Governments shunting 'dirty work' on inflation to Bank of Canada, CIBC says
BNN Bloomberg
The Bank of Canada will have to keep rates higher for longer unless governments do more to dial back their spending, one of the country’s largest commercial lenders warned.
Economists at Canadian Imperial Bank of Commerce say policymakers led by Governor Tiff Macklem have been left to do the “dirty work” of stalling the economy in order to bring inflation back to the 2 per cent target. And while they acknowledge that lower federal fiscal spending has started to drag on growth as generous Covid-19 programs expire, they argue that cutting back further on state largesse would help to cool demand.
“If the job of engineering that slowdown is left only to the Bank of Canada, monetary policy will have to squeeze on growth for a longer period than we previously thought,” CIBC economists Avery Shenfeld and Andrew Grantham said Monday in a report. “It’s not too late to consider a fiscal policy shift.”
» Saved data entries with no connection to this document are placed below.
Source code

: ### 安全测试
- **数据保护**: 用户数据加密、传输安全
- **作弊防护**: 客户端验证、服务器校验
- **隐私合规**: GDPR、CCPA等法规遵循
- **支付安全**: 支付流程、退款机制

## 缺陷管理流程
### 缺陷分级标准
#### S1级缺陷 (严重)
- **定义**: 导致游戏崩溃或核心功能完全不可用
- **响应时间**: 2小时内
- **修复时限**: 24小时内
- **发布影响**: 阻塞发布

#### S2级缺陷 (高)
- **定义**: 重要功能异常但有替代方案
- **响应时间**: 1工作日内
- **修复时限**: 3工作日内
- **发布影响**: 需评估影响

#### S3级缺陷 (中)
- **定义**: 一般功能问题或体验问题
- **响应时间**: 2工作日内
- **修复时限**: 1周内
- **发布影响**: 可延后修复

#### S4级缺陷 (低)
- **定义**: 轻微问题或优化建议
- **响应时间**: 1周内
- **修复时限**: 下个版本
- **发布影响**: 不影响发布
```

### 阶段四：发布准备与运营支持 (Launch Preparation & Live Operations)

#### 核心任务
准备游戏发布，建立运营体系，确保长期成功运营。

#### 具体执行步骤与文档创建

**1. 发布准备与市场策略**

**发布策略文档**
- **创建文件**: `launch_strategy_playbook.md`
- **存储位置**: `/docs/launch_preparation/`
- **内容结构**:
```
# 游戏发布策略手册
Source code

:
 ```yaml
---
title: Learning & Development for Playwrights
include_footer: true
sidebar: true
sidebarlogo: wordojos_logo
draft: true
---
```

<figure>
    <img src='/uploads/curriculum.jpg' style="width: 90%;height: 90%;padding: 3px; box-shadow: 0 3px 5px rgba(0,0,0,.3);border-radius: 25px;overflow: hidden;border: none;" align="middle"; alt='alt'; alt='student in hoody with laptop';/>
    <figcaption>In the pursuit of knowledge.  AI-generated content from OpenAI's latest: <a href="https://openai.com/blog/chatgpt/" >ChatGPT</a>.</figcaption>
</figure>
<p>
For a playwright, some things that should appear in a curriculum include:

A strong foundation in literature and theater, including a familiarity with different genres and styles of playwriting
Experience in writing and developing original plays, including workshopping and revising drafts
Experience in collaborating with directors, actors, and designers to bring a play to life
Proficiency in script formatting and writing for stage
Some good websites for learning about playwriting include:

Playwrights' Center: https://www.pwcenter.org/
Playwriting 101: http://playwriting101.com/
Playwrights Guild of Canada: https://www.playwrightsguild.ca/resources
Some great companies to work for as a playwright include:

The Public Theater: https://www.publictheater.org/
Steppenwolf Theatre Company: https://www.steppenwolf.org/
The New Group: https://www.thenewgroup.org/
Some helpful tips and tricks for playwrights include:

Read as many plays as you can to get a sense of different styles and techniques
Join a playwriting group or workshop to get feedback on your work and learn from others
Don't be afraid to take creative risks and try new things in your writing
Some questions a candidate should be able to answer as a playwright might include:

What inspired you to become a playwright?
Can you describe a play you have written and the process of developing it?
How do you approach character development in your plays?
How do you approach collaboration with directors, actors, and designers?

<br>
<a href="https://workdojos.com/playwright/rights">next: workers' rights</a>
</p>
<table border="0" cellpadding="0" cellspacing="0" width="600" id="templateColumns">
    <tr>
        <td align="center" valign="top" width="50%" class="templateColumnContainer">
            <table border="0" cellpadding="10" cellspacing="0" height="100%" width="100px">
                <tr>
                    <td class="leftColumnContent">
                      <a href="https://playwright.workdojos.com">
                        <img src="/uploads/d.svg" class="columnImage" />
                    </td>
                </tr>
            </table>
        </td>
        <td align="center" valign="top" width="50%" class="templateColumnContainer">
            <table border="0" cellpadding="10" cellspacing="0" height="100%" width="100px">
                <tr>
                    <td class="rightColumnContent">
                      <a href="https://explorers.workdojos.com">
CIBC’s comments come a week after Macklem was forced to restart his hiking campaign in an attempt to blunt the country’s surprising economic momentum. The unexpected move — which saw benchmark borrowing costs rise to 4.75 per cent, the highest since 2001 — has raised questions about whether the central bank’s task of cooling price pressures is being complicated by government transfers as some Canadians brush off higher rates and keep consuming.